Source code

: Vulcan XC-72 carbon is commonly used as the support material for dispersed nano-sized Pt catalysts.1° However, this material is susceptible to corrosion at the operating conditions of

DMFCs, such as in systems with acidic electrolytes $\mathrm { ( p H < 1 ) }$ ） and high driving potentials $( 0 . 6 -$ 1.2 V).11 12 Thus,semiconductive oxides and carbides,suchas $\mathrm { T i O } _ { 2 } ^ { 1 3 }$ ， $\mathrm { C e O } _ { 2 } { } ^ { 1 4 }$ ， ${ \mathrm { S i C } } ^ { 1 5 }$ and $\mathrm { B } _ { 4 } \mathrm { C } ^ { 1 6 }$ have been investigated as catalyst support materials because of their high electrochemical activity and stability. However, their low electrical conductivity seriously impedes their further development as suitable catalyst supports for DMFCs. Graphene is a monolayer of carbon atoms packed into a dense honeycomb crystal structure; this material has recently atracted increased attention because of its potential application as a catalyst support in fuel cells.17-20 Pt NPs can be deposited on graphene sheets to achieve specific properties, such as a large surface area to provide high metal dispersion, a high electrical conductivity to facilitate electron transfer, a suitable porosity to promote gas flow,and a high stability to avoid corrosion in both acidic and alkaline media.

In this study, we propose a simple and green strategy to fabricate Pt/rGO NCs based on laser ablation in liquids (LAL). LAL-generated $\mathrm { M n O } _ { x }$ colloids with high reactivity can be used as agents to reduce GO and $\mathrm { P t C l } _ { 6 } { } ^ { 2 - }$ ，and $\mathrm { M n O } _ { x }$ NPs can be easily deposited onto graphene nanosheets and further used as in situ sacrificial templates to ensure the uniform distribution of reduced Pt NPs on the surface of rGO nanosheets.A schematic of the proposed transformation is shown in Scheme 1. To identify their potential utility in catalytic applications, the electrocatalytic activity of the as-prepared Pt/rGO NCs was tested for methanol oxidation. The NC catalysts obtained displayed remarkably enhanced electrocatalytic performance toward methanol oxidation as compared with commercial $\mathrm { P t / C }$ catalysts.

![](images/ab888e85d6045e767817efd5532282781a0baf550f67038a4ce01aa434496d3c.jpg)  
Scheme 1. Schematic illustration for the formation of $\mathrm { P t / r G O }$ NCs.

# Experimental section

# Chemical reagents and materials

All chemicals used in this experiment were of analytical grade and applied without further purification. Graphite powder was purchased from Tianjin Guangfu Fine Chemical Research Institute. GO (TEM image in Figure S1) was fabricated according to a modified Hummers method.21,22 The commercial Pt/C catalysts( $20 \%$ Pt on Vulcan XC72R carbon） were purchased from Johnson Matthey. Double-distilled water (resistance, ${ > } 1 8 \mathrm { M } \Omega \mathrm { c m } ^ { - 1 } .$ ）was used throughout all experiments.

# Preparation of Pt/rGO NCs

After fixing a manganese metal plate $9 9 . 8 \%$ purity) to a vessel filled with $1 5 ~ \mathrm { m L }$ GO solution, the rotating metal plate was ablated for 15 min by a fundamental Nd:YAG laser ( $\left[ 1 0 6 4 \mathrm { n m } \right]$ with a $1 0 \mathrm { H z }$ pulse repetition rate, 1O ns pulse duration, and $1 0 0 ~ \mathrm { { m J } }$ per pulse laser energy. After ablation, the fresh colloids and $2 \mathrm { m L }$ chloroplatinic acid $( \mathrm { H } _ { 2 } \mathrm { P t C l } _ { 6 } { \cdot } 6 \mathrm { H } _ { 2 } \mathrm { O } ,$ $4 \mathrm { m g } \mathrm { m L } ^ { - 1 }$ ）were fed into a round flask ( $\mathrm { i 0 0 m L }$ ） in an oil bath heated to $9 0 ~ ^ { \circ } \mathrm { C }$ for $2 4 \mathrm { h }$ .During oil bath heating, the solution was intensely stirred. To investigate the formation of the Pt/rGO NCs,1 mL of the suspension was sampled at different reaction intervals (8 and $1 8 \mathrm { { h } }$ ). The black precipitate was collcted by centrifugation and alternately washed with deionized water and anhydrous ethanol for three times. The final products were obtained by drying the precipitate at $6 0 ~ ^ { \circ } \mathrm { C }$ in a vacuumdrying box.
########################################
> To do
Print the whole listing above exactly, please.

> Answer to this task
Source code

: Vulcan XC-72 carbon is commonly used as the support material for dispersed nano-sized Pt catalysts.1° However, this material is susceptible to corrosion at the operating conditions of

DMFCs, such as in systems with acidic electrolytes $\mathrm { ( p H < 1 ) }$ ） and high driving potentials $( 0 . 6 -$ 1.2 V).11 12 Thus,semiconductive oxides and carbides,suchas $\mathrm { T i O } _ { 2 } ^ { 1 3 }$ ， $\mathrm { C e O } _ { 2 } { } ^ { 1 4 }$ ， ${ \mathrm { S i C } } ^ { 1 5 }$ and $\mathrm { B } _ { 4 } \mathrm { C } ^ { 1 6 }$ have been investigated as catalyst support materials because of their high electrochemical activity and stability. However, their low electrical conductivity seriously impedes their further development as suitable catalyst supports for DMFCs. Graphene is a monolayer of carbon atoms packed into a dense honeycomb crystal structure; this material has recently atracted increased attention because of its potential application as a catalyst support in fuel cells.17-20 Pt NPs can be deposited on graphene sheets to achieve specific properties, such as a large surface area to provide high metal dispersion, a high electrical conductivity to facilitate electron transfer, a suitable porosity to promote gas flow,and a high stability to avoid corrosion in both acidic and alkaline media.

In this study, we propose a simple and green strategy to fabricate Pt/rGO NCs based on laser ablation in liquids (LAL). LAL-generated $\mathrm { M n O } _ { x }$ colloids with high reactivity can be used as agents to reduce GO and $\mathrm { P t C l } _ { 6 } { } ^ { 2 - }$ ，and $\mathrm { M n O } _ { x }$ NPs can be easily deposited onto graphene nanosheets and further used as in situ sacrificial templates to ensure the uniform distribution of reduced Pt NPs on the surface of rGO nanosheets.A schematic of the proposed transformation is shown in Scheme 1. To identify their potential utility in catalytic applications, the electrocatalytic activity of the as-prepared Pt/rGO NCs was tested for methanol oxidation. The NC catalysts obtained displayed remarkably enhanced electrocatalytic performance toward methanol oxidation as compared with commercial $\mathrm { P t / C }$ catalysts.

![](images/ab888e85d6045e767817efd5532282781a0baf550f67038a4ce01aa434496d3c.jpg)  
Scheme 1. Schematic illustration for the formation of $\mathrm { P t / r G O }$ NCs.

# Experimental section

# Chemical reagents and materials

All chemicals used in this experiment were of analytical grade and applied without further purification. Graphite powder was purchased from Tianjin Guangfu Fine Chemical Research Institute. GO (TEM image in Figure S1) was fabricated according to a modified Hummers method.21,22 The commercial Pt/C catalysts( $20 \%$ Pt on Vulcan XC72R carbon） were purchased from Johnson Matthey. Double-distilled water (resistance, ${ > } 1 8 \mathrm { M } \Omega \mathrm { c m } ^ { - 1 } .$ ）was used throughout all experiments.

# Preparation of Pt/rGO NCs

After fixing a manganese metal plate $9 9 . 8 \%$ purity) to a vessel filled with $1 5 ~ \mathrm { m L }$ GO solution, the rotating metal plate was ablated for 15 min by a fundamental Nd:YAG laser ( $\left[ 1 0 6 4 \mathrm { n m } \right]$ with a $1 0 \mathrm { H z }$ pulse repetition rate, 1O ns pulse duration, and $1 0 0 ~ \mathrm { { m J } }$ per pulse laser energy. After ablation, the fresh colloids and $2 \mathrm { m L }$ chloroplatinic acid $( \mathrm { H } _ { 2 } \mathrm { P t C l } _ { 6 } { \cdot } 6 \mathrm { H } _ { 2 } \mathrm { O } ,$ $4 \mathrm { m g } \mathrm { m L } ^ { - 1 }$ ）were fed into a round flask ( $\mathrm { i 0 0 m L }$ ） in an oil bath heated to $9 0 ~ ^ { \circ } \mathrm { C }$ for $2 4 \mathrm { h }$ .During oil bath heating, the solution was intensely stirred. To investigate the formation of the Pt/rGO NCs,1 mL of the suspension was sampled at different reaction intervals (8 and $1 8 \mathrm { { h } }$ ). The black precipitate was collcted by centrifugation and alternately washed with deionized water and anhydrous ethanol for three times. The final products were obtained by drying the precipitate at $6 0 ~ ^ { \circ } \mathrm { C }$ in a vacuumdrying box.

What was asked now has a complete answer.